Description
These Mini Pumpkin Cream Cheese Breads are moist, flavorful, and perfect for fall. Featuring a tender pumpkin-spiced batter layered with a luscious cream cheese filling, these mini loaf breads are easy to make, great for sharing, and ideal for breakfast or a cozy dessert.
Ingredients
Scale
Pumpkin Bread Batter
- 1 2/3 cups (213 g) all-purpose flour
- 1 Tablespoon pumpkin pie spice
- 1 teaspoon baking soda (fresh)
- 1/2 teaspoon baking powder
- 1/2 teaspoon kosher salt
- 1/2 cup (113 g) unsalted butter, softened (not melted)
- 1 1/3 cups (267 g) granulated sugar
- 2 large eggs, room temperature
- 1 teaspoon vanilla extract
- 1 cup (245 g) canned pumpkin purée (100% pure pumpkin, not spiced filling)
- 1/3 cup (79 ml) water
Cream Cheese Filling
- 1 (8-oz.) package full-fat cream cheese, at room temperature
- 2 Tablespoons granulated sugar
- 1 large egg
- 1 1/2 teaspoons vanilla extract
Other
- Cooking spray (for greasing pans)
Instructions
- Preheat the Oven: Set your oven to 350°F (177°C) and let it fully heat. Grease 10 mini loaf pans (4×2 inches) with cooking spray to prevent sticking and prepare them while the oven preheats.
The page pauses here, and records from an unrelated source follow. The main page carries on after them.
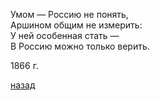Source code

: Умом — Россию не понять,  
Аршином общим не измерить:  
У ней особенная стать —  
В Россию можно только верить.

1866 г.

[назад](./../08-practice.md)
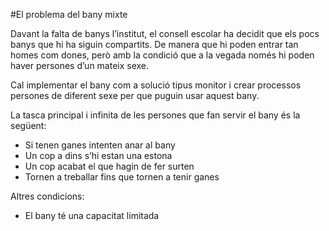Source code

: #El problema del bany mixte

Davant la falta de banys l’institut, el consell escolar ha decidit que els pocs banys que 
hi ha siguin compartits. De manera que hi poden entrar tan homes com dones, però amb la
condició que a la vegada només hi poden haver persones d’un mateix sexe.

Cal implementar el bany com a solució tipus monitor i crear processos 
persones de diferent sexe per que puguin usar aquest bany.

 La tasca principal i infinita de les persones que fan servir el bany és la següent: 
- Si tenen ganes intenten anar al bany
- Un cop a dins s’hi estan una estona
- Un cop acabat el que hagin de fer surten
- Tornen a treballar fins que tornen a tenir ganes
 
Altres condicions:
- El bany té una capacitat limitada 	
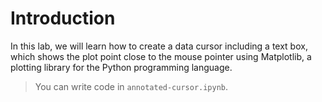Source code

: # Introduction

In this lab, we will learn how to create a data cursor including a text box, which shows the plot point close to the mouse pointer using Matplotlib, a plotting library for the Python programming language.

> You can write code in `annotated-cursor.ipynb`.
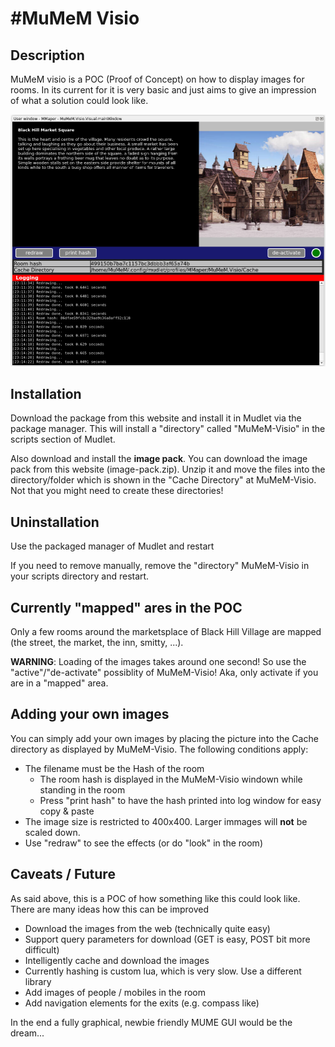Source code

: #MuMeM Visio
============================

## Description
MuMeM visio is a POC (Proof of Concept) on how to display images for rooms. In its current for it is very basic and just aims to give an impression of what a solution could look like.

![MuMeM-Visio Screenshot](https://github.com/MuMeM/mume/blob/main/Mudlet/MuMeM-Visio/doc/MuMeM-Visio.png)

## Installation
Download the package from this website and install it in Mudlet via the package manager. This will install a "directory" called "MuMeM-Visio" in the scripts section of Mudlet.

Also download and install the **image pack**. You can download the image pack from this website (image-pack.zip). Unzip it and move the files into the directory/folder which is shown in the "Cache Directory" at MuMeM-Visio. Not that you might need to create these directories!

## Uninstallation
Use the packaged manager of Mudlet and restart

If you need to remove manually, remove the "directory" MuMeM-Visio in your scripts directory and restart.

## Currently "mapped" ares in the POC
Only a few rooms around the marketsplace of Black Hill Village are mapped (the street, the market, the inn, smitty, ...).

**WARNING**: Loading of the images takes around one second! So use the "active"/"de-activate" possiblity of MuMeM-Visio! Aka, only activate if you are in a "mapped" area.

## Adding your own images
You can simply add your own images by placing the picture into the Cache directory as displayed by MuMeM-Visio. The following conditions apply:

  * The filename must be the Hash of the room
    * The room hash is displayed in the MuMeM-Visio windown while standing in the room
    * Press "print hash" to have the hash printed into log window for easy copy & paste
  * The image size is restricted to 400x400. Larger immages will **not** be scaled down.
  * Use "redraw" to see the effects (or do "look" in the room)

## Caveats / Future
As said above, this is a POC of how something like this could look like. There are many ideas how this can be improved

  * Download the images from the web (technically quite easy)
  * Support query parameters for download (GET is easy, POST bit more difficult)
  * Intelligently cache and download the images
  * Currently hashing is custom lua, which is very slow. Use a different library
  * Add images of people / mobiles in the room
  * Add navigation elements for the exits (e.g. compass like)

In the end a fully graphical, newbie friendly MUME GUI would be the dream...
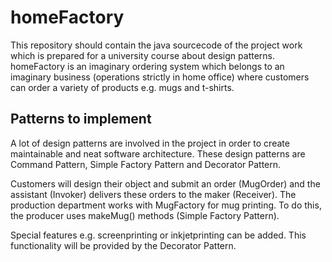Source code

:# homeFactory
This repository should contain the java sourcecode of the project work which is prepared for a university course about design patterns. homeFactory is an imaginary ordering system which belongs to an imaginary business (operations strictly in home office) where customers can order a variety of products e.g. mugs and t-shirts.

## Patterns to implement
A lot of design patterns are involved in the project in order to create maintainable and neat software architecture. These design patterns are Command Pattern, Simple Factory Pattern and Decorator Pattern.

Customers will design their object and submit an order (MugOrder) and the assistant (Invoker) delivers these orders to the  maker (Receiver). The production department works with MugFactory for mug printing. To do this, the producer uses makeMug() methods (Simple Factory Pattern).

Special features e.g. screenprinting or inkjetprinting can be added. This functionality will be provided by the Decorator Pattern.
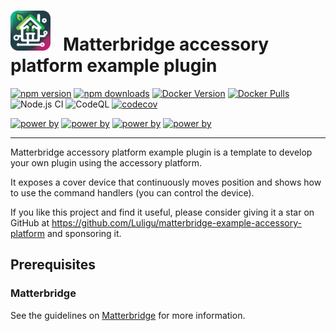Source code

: # <img src="matterbridge.svg" alt="Matterbridge Logo" width="64px" height="64px">&nbsp;&nbsp;&nbsp;Matterbridge accessory platform example plugin

[![npm version](https://img.shields.io/npm/v/matterbridge-example-accessory-platform.svg)](https://www.npmjs.com/package/matterbridge-example-accessory-platform)
[![npm downloads](https://img.shields.io/npm/dt/matterbridge-example-accessory-platform.svg)](https://www.npmjs.com/package/matterbridge-example-accessory-platform)
[![Docker Version](https://img.shields.io/docker/v/luligu/matterbridge?label=docker%20version&sort=semver)](https://hub.docker.com/r/luligu/matterbridge)
[![Docker Pulls](https://img.shields.io/docker/pulls/luligu/matterbridge.svg)](https://hub.docker.com/r/luligu/matterbridge)
![Node.js CI](https://github.com/Luligu/matterbridge-example-accessory-platform/actions/workflows/build-matterbridge-plugin.yml/badge.svg)
![CodeQL](https://github.com/Luligu/matterbridge-example-accessory-platform/actions/workflows/codeql.yml/badge.svg)
[![codecov](https://codecov.io/gh/Luligu/matterbridge-example-accessory-platform/branch/main/graph/badge.svg)](https://codecov.io/gh/Luligu/matterbridge-example-accessory-platformr)

[![power by](https://img.shields.io/badge/powered%20by-matterbridge-blue)](https://www.npmjs.com/package/matterbridge)
[![power by](https://img.shields.io/badge/powered%20by-matter--history-blue)](https://www.npmjs.com/package/matter-history)
[![power by](https://img.shields.io/badge/powered%20by-node--ansi--logger-blue)](https://www.npmjs.com/package/node-ansi-logger)
[![power by](https://img.shields.io/badge/powered%20by-node--persist--manager-blue)](https://www.npmjs.com/package/node-persist-manager)

---

Matterbridge accessory platform example plugin is a template to develop your own plugin using the accessory platform.

It exposes a cover device that continuously moves position and shows how to use the command handlers (you can control the device).

If you like this project and find it useful, please consider giving it a star on GitHub at https://github.com/Luligu/matterbridge-example-accessory-platform and sponsoring it.

## Prerequisites

### Matterbridge

See the guidelines on [Matterbridge](https://github.com/Luligu/matterbridge/blob/main/README.md) for more information.
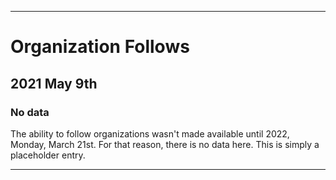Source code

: 
***

# Organization Follows

## 2021 May 9th

### No data

The ability to follow organizations wasn't made available until 2022, Monday, March 21st. For that reason, there is no data here. This is simply a placeholder entry.

***
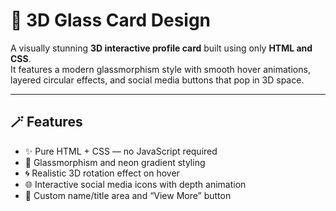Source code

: # 🌟 3D Glass Card Design

A visually stunning **3D interactive profile card** built using only **HTML and CSS**.  
It features a modern glassmorphism style with smooth hover animations, layered circular effects, and social media buttons that pop in 3D space.

---

## 🪄 Features
- ✨ Pure HTML + CSS — no JavaScript required  
- 💎 Glassmorphism and neon gradient styling  
- 🌀 Realistic 3D rotation effect on hover  
- 🌐 Interactive social media icons with depth animation  
- 👤 Custom name/title area and “View More” button  



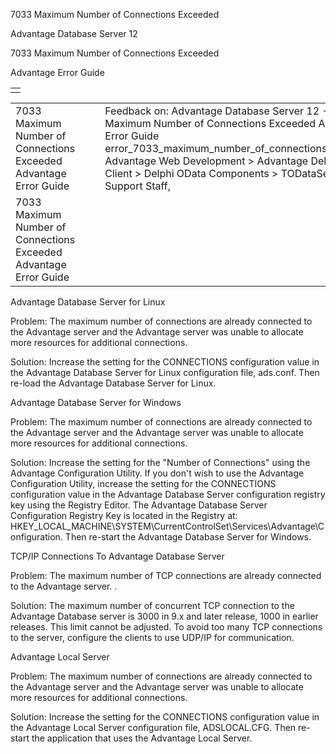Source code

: 7033 Maximum Number of Connections Exceeded




Advantage Database Server 12  

7033 Maximum Number of Connections Exceeded

Advantage Error Guide

|  |
| --- |
|  |

|  |  |  |  |  |
| --- | --- | --- | --- | --- |
| 7033 Maximum Number of Connections Exceeded  Advantage Error Guide |  |  | Feedback on: Advantage Database Server 12 - 7033 Maximum Number of Connections Exceeded Advantage Error Guide error\_7033\_maximum\_number\_of\_connections\_exceeded Advantage Web Development > Advantage Delphi OData Client > Delphi OData Components > TODataSet / Dear Support Staff, |  |
| 7033 Maximum Number of Connections Exceeded  Advantage Error Guide |  |  |  |  |

Advantage Database Server for Linux

Problem: The maximum number of connections are already connected to the Advantage server and the Advantage server was unable to allocate more resources for additional connections.

Solution: Increase the setting for the CONNECTIONS configuration value in the Advantage Database Server for Linux configuration file, ads.conf. Then re-load the Advantage Database Server for Linux.

Advantage Database Server for Windows

Problem: The maximum number of connections are already connected to the Advantage server and the Advantage server was unable to allocate more resources for additional connections.

Solution: Increase the setting for the "Number of Connections" using the Advantage Configuration Utility. If you don't wish to use the Advantage Configuration Utility, increase the setting for the CONNECTIONS configuration value in the Advantage Database Server configuration registry key using the Registry Editor. The Advantage Database Server Configuration Registry Key is located in the Registry at: HKEY\_LOCAL\_MACHINE\SYSTEM\CurrentControlSet\Services\Advantage\Configuration. Then re-start the Advantage Database Server for Windows.

TCP/IP Connections To Advantage Database Server

Problem: The maximum number of TCP connections are already connected to the Advantage server. .

Solution: The maximum number of concurrent TCP connection to the Advantage Database server is 3000 in 9.x and later release, 1000 in earlier releases. This limit cannot be adjusted. To avoid too many TCP connections to the server, configure the clients to use UDP/IP for communication.

Advantage Local Server

Problem: The maximum number of connections are already connected to the Advantage server and the Advantage server was unable to allocate more resources for additional connections.

Solution: Increase the setting for the CONNECTIONS configuration value in the Advantage Local Server configuration file, ADSLOCAL.CFG. Then re-start the application that uses the Advantage Local Server.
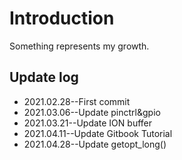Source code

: # Introduction

Something represents my growth.

## Update log
- 2021.02.28--First commit
- 2021.03.06--Update pinctrl&gpio
- 2021.03.21--Update ION buffer
- 2021.04.11--Update Gitbook Tutorial
- 2021.04.28--Update getopt_long()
- Whisk Dry Ingredients: In a medium bowl, whisk together the all-purpose flour, pumpkin pie spice, baking soda, baking powder, and kosher salt until combined and leavening agents are evenly distributed. Set aside.
- Cream Butter and Sugar: Using a stand mixer fitted with a paddle attachment, cream the softened butter and granulated sugar together until light and fluffy, about 2 minutes. This creates a tender bread base.
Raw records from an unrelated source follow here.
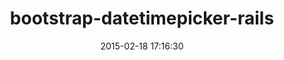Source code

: ---
layout: post
title:  "bootstrap-datetimepicker-rails"
repo:   "lubieniebieski/bootstrap-datetimepicker-rails"
date:   2015-02-18 17:16:30
gemurl: https://github.com/lubieniebieski/bootstrap-datetimepicker-rails
---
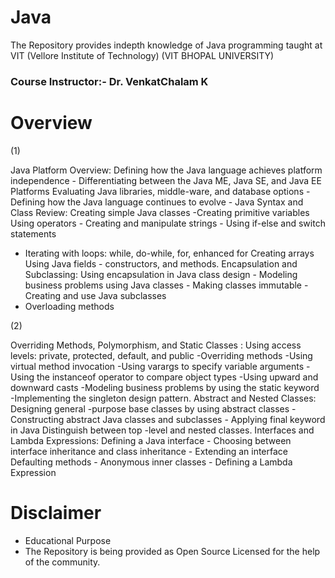 # Java

The Repository provides indepth knowledge of Java programming taught at VIT (Vellore Institute of Technology)
(VIT BHOPAL UNIVERSITY)

### Course Instructor:- Dr. VenkatChalam K

# Overview 



(1)


Java Platform Overview: Defining how the Java language
achieves platform independence - Differentiating between the Java
ME, Java SE, and Java EE Platforms Evaluating Java libraries,
middle-ware, and database options - Defining how the Java language
continues to evolve - Java Syntax and Class Review: Creating
simple Java classes -Creating primitive variables Using operators -
Creating and manipulate strings - Using if-else and switch statements
- Iterating with loops: while, do-while, for, enhanced for Creating
arrays Using Java fields - constructors, and methods. Encapsulation
and Subclassing: Using encapsulation in Java class design -
Modeling business problems using Java classes - Making classes
immutable - Creating and use Java subclasses
- Overloading methods
 
 
 
 (2)


Overriding Methods, Polymorphism, and Static Classes : Using
access levels: private, protected, default, and public
-Overriding methods
-Using virtual method invocation
-Using varargs to specify
variable arguments
-Using the instanceof operator to compare object types
-Using upward and downward casts
-Modeling business
problems by using the static keyword
-Implementing the singleton
design pattern. Abstract and Nested Classes: Designing general
-purpose base classes by using abstract classes -Constructing abstract
Java classes and subclasses - Applying final keyword in Java
Distinguish between top -level and nested classes. Interfaces and
Lambda Expressions: Defining a Java interface - Choosing between
interface inheritance and class inheritance - Extending an interface
Defaulting methods - Anonymous inner classes - Defining a Lambda
Expression































# Disclaimer 

* Educational Purpose 
* The Repository is being provided as Open Source Licensed for the help of the community. 

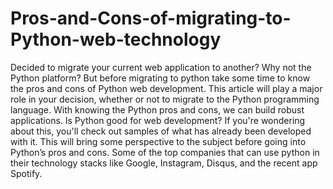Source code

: # Pros-and-Cons-of-migrating-to-Python-web-technology
Decided to migrate your current web application to another? Why not the Python platform? But before migrating to python take some time to know the pros and cons of Python web development. This article will play a major role in your decision, whether or not to migrate to the Python programming language. With knowing the Python pros and cons, we can build robust applications.  Is Python good for web development? If you're wondering about this, you'll check out samples of what has already been developed with it. This will bring some perspective to the subject before going into Python’s pros and cons.  Some of the top companies that can use python in their technology stacks like Google, Instagram, Disqus, and the recent app Spotify.
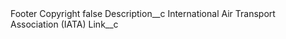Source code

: <?xml version="1.0" encoding="UTF-8"?>
<CustomMetadata xmlns="http://soap.sforce.com/2006/04/metadata" xmlns:xsi="http://www.w3.org/2001/XMLSchema-instance" xmlns:xsd="http://www.w3.org/2001/XMLSchema">
    <label>Footer Copyright</label>
    <protected>false</protected>
    <values>
        <field>Description__c</field>
        <value xsi:type="xsd:string">International Air Transport Association (IATA)</value>
    </values>
    <values>
        <field>Link__c</field>
        <value xsi:nil="true"/>
    </values>
</CustomMetadata>
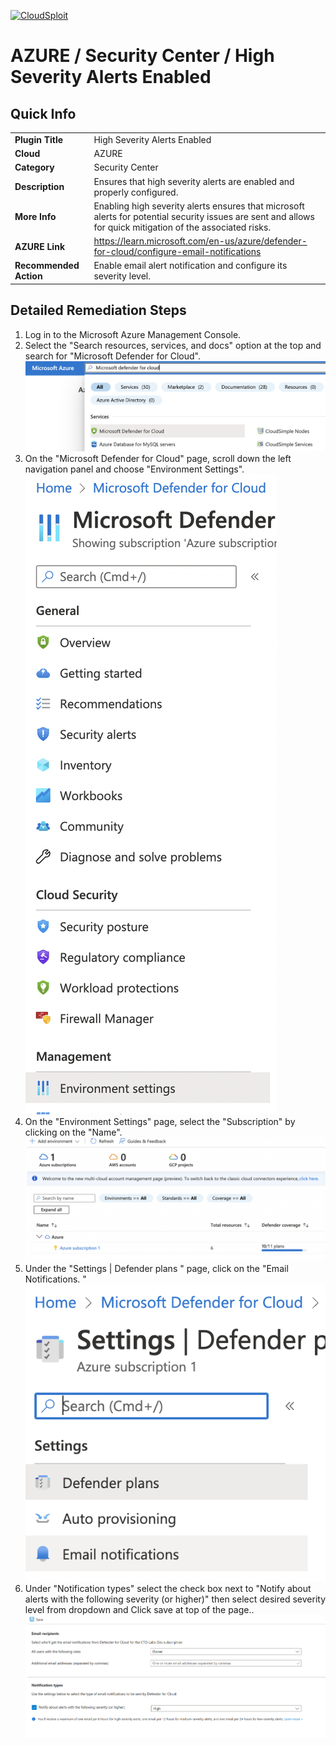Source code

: [![CloudSploit](https://cloudsploit.com/img/logo-new-big-text-100.png "CloudSploit")](https://cloudsploit.com)

# AZURE / Security Center / High Severity Alerts Enabled

## Quick Info

| | |
|-|-|
| **Plugin Title** | High Severity Alerts Enabled |
| **Cloud** | AZURE |
| **Category** | Security Center |
| **Description** | Ensures that high severity alerts are enabled and properly configured. |
| **More Info** | Enabling high severity alerts ensures that microsoft alerts for potential security issues are sent and allows for quick mitigation of the associated risks. |
| **AZURE Link** | https://learn.microsoft.com/en-us/azure/defender-for-cloud/configure-email-notifications |
| **Recommended Action** | Enable email alert notification and configure its severity level. |

## Detailed Remediation Steps

1. Log in to the Microsoft Azure Management Console.
2. Select the "Search resources, services, and docs" option at the top and search for "Microsoft Defender for Cloud". </br> <img src="/resources/azure/securitycenter/high-severity-alerts-enabled/step2.png"/>
3. On the "Microsoft Defender for Cloud" page, scroll down the left navigation panel and choose "Environment Settings".</br> <img src="/resources/azure/securitycenter/high-severity-alerts-enabled/step3.png"/>
4. On the "Environment Settings" page, select the "Subscription" by clicking on the "Name".</br> <img src="/resources/azure/securitycenter/high-severity-alerts-enabled/step4.png"/>
5. Under the "Settings | Defender plans " page, click on the "Email Notifications. "</br> <img src="/resources/azure/securitycenter/high-severity-alerts-enabled/step5.png"/>
6. Under "Notification types" select the check box next to "Notify about alerts with the following severity (or higher)" then select desired severity level from dropdown and Click save at top of the page..</br> <img src="/resources/azure/securitycenter/high-severity-alerts-enabled/step6.png"/>
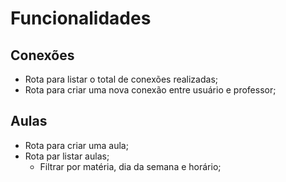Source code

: # Funcionalidades

## Conexões 

- Rota para listar o total de conexões realizadas;
- Rota para criar uma nova conexão entre usuário e professor;

## Aulas

- Rota para criar uma aula;
- Rota par listar aulas;
  - Filtrar por matéria, dia da semana e horário;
- Add Eggs and Vanilla: Add the eggs one at a time, beating well after each addition for a smooth, rich batter. Stir in the vanilla extract until combined.
- Mix in Pumpkin Purée: Add the canned pumpkin purée and beat just until incorporated, scraping down the bowl sides to ensure even mixing.
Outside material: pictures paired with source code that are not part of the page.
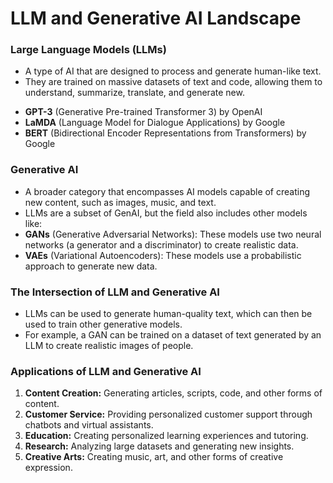# LLM and Generative AI Landscape

### Large Language Models (LLMs)
- A type of AI that are designed to process and generate human-like text.
- They are trained on massive datasets of text and code, allowing them to understand, summarize, translate, and generate new.
* **GPT-3** (Generative Pre-trained Transformer 3) by OpenAI
* **LaMDA** (Language Model for Dialogue Applications) by Google
* **BERT** (Bidirectional Encoder Representations from Transformers) by Google

### Generative AI
- A broader category that encompasses AI models capable of creating new content, such as images, music, and text.
- LLMs are a subset of GenAI, but the field also includes other models like:
- **GANs** (Generative Adversarial Networks): These models use two neural networks (a generator and a discriminator) to create realistic data.
- **VAEs** (Variational Autoencoders): These models use a probabilistic approach to generate new data.

### The Intersection of LLM and Generative AI
- LLMs can be used to generate human-quality text, which can then be used to train other generative models.
- For example, a GAN can be trained on a dataset of text generated by an LLM to create realistic images of people.

### Applications of LLM and Generative AI
1. **Content Creation:** Generating articles, scripts, code, and other forms of content.
2. **Customer Service:** Providing personalized customer support through chatbots and virtual assistants.
3. **Education:** Creating personalized learning experiences and tutoring.
4. **Research:** Analyzing large datasets and generating new insights.
5. **Creative Arts:** Creating music, art, and other forms of creative expression.
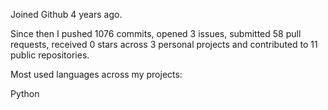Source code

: Joined Github 4 years ago.

Since then I pushed 1076 commits, opened 3 issues, submitted 58 pull requests, received 0 stars across 3 personal projects and contributed to 11 public repositories.

Most used languages across my projects:

 Python 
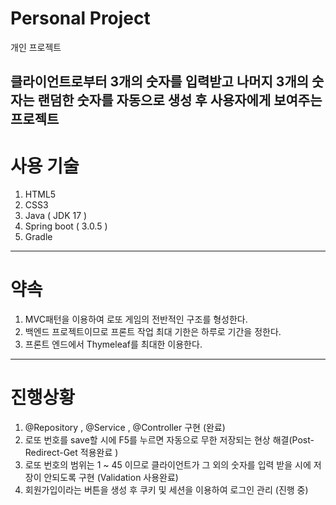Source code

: # Personal Project
개인 프로젝트

클라이언트로부터 3개의 숫자를 입력받고 나머지 3개의 숫자는 랜덤한 숫자를 자동으로 생성 후 사용자에게 보여주는 프로젝트
---------------
# 사용 기술
1. HTML5
2. CSS3
3. Java ( JDK 17 )
4. Spring boot ( 3.0.5 )
5. Gradle
---------------
# 약속
1. MVC패턴을 이용하여 로또 게임의 전반적인 구조를 형성한다.
2. 백엔드 프로젝트이므로 프론트 작업 최대 기한은 하루로 기간을 정한다.
3. 프론트 엔드에서 Thymeleaf를 최대한 이용한다.
---------------

# 진행상황
1. @Repository , @Service , @Controller 구현 (완료)
2. 로또 번호를 save할 시에 F5를 누르면 자동으로 무한 저장되는 현상 해결(Post-Redirect-Get 적용완료 )
3. 로또 번호의 범위는 1 ~ 45 이므로 클라이언트가 그 외의 숫자를 입력 받을 시에 저장이 안되도록 구현 (Validation 사용완료)
4. 회원가입이라는 버튼을 생성 후 쿠키 및 세션을 이용하여 로그인 관리 (진행 중)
- Alternate Dry Mixture and Water: Add the dry ingredients and water alternately to the pumpkin batter, beginning and ending with the dry mix. Mix gently after each addition to avoid overmixing, which can make the bread dense.
- Prepare Cream Cheese Filling: In a separate bowl or mixer bowl, beat the cream cheese, granulated sugar, egg, and vanilla extract together until smooth and creamy, removing any lumps for a silky texture.
- Layer Batter and Filling: Spoon half of the pumpkin batter evenly into the mini loaf pans. Add dollops of cream cheese filling over the batter, then cover with the remaining pumpkin batter, filling pans about 3/4 full.
- Swirl to Combine: Use a skewer or sharp knife to gently swirl the batter and cream cheese filling together in each pan. Be careful to only lightly swirl, preserving distinct pockets of cream cheese in the bread.
- Bake and Check Doneness: Bake the mini loaves in the center oven rack for 25 to 30 minutes. Test with a toothpick inserted into the center; it should come out clean or with a few moist crumbs but no raw batter. Remove from oven and allow to cool before serving.
Notes
- Use 100% pure pumpkin purée, not pumpkin pie filling, for best results.
- Room temperature eggs and cream cheese blend better and create a smoother batter and filling.
- Do not overmix the batter once flour is added to avoid dense bread.
- Swirling the cream cheese filling gently creates beautiful marbling and pockets of creamy richness.
- Mini loaf pans can be found in 4×2 inch size; greasing well prevents sticking and helps with easy removal.
- Bread can be stored covered at room temperature for 2 days or refrigerated up to a week.